Skipping Cash, Going Mobile

How a country skipped cards and jumped straight into mobile money.

AFRICAMAURITANIACYBER SECURITY

9/21/20253 min read

People who discuss global digital payment systems tend to focus on Western tap-to-pay systems and Asian super-app platforms. However, the world has witnessed an unreported fintech revolution in Mauritania, a country that bypassed traditional banking systems entirely and established mobile payment systems as its dominant financial structure.

Mauritania moved away from conventional banking methods and transitioned directly from a cash-based economy to mobile payment solutions. While many African and Middle Eastern economies adopted digital wallets through a gradual expansion of debit card usage, Mauritania skipped this intermediate stage and embraced mobile payments immediately. Platforms such as Bankily and Mauripay now operate as the primary payment systems across the country, reaching even small towns like Atar, Choum, Ouadane, Aleg and Tidjikja, where fintech agents already outnumber ATMs.

Although mobile money operates nationwide, cash remains the leading payment method. Research shows that cash continues to dominate daily financial activity, and more than 80% of online customers still choose cash-on-delivery as their preferred payment method. Financial inclusion remains limited, since less than 20% of adults possess a bank account. At the same time, the number of e-wallets has expanded rapidly, with user bases growing by more than 400% over the past two years.

The success of mobile payments stems from structural constraints. Mauritania’s vast territory, remote location and low population density made it nearly impossible to build a nationwide banking infrastructure. As a result, the country developed a nationwide agent-based mobile payment network to fill this gap. Rural towns and desert villages along major roads host kiosks operated by Bankily and Mauripay agents who handle cash-in and cash-out transactions in places where ATMs, POS terminals and card acceptance do not exist. This environment explains why Mauritania effectively skipped traditional banking infrastructure development and created its own fintech-driven payment model. Mauritanians tend to choose mobile wallets over cards because wallets provide superior security features and because card infrastructure never expanded due to high ATM installation costs, poor POS distribution, an unregulated economy, insufficient merchant banking services, poor debit card education and the remote location of many towns.

Mauritania’s fintech platforms have succeeded where traditional banks could not. Users only need to provide a phone number to access these services, which continue to function even in regions lacking basic infrastructure. The system enables instant cash-in and cash-out operations, offers lower fees and operates independently of bank account requirements. The country therefore created a financial access model distinct from Western fintech approaches, one that emerged organically from its geographic and socioeconomic conditions.

As the industry grows, security risks are expected to increase. PCI-DSS aligned reforms will be essential to addressing vulnerabilities, particularly for Bankily and Mauripay. Three urgent actions stand out:

The first priority is replacing SMS-based authentication with in-app time-based one-time passwords and multi-factor authentication. Most Mauritanian fintech breaches stem from the theft of SMS verification codes or from SIM-swapping operations, combined with weak agent-based identity validation during account resets. Applications should adopt TOTP authentication through tools like Google Authenticator or Authy, require two independent authentication steps before device changes or password resets, impose delayed transaction processing on unknown devices and require biometric authentication or QR code scanning before agents reset accounts. This shift addresses the core security weakness affecting most financial operations in the country.

> Data excerpt:
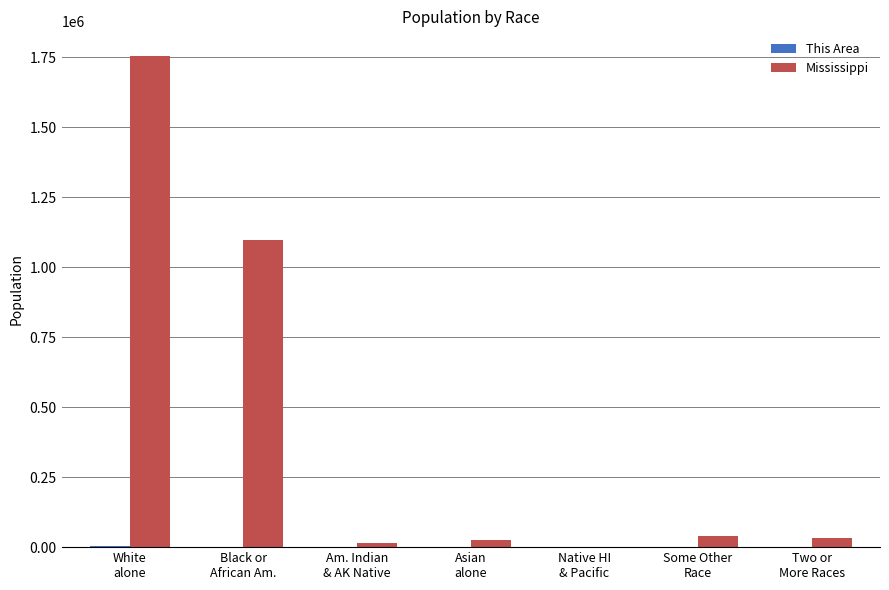

Which series has the largest total across all categories?

Mississippi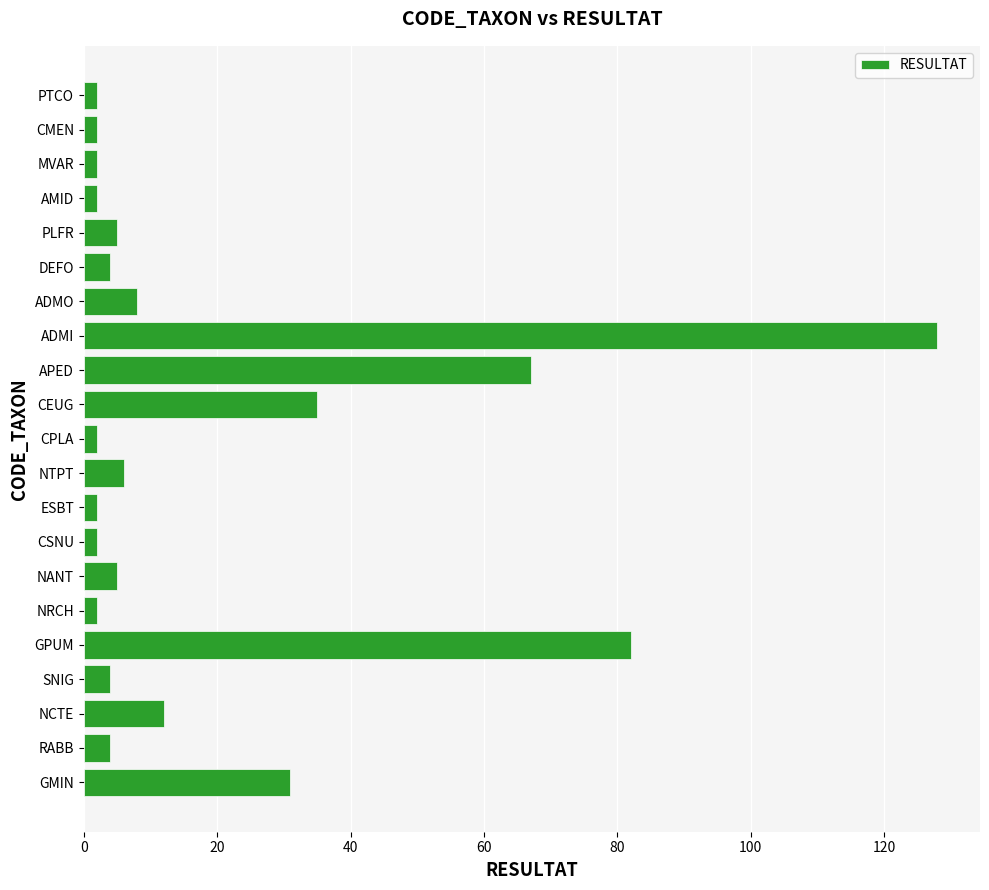

True or false: the data shows 51 at CEUG.

False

> Tasks to carry out:
- 1) Which small towns does the article on mobile money in Mauritania name as places reached by platforms such as Bankily and Mauripay?
- 2) Copy the passage of the article on mobile money in Mauritania, starting at "Although mobile money" and ending at "past two years.".

> Results in order:
- 1) Atar, Choum, Ouadane, Aleg, Tidjikja

- 2)
Although mobile money operates nationwide, cash remains the leading payment method. Research shows that cash continues to dominate daily financial activity, and more than 80% of online customers still choose cash-on-delivery as their preferred payment method. Financial inclusion remains limited, since less than 20% of adults possess a bank account. At the same time, the number of e-wallets has expanded rapidly, with user bases growing by more than 400% over the past two years.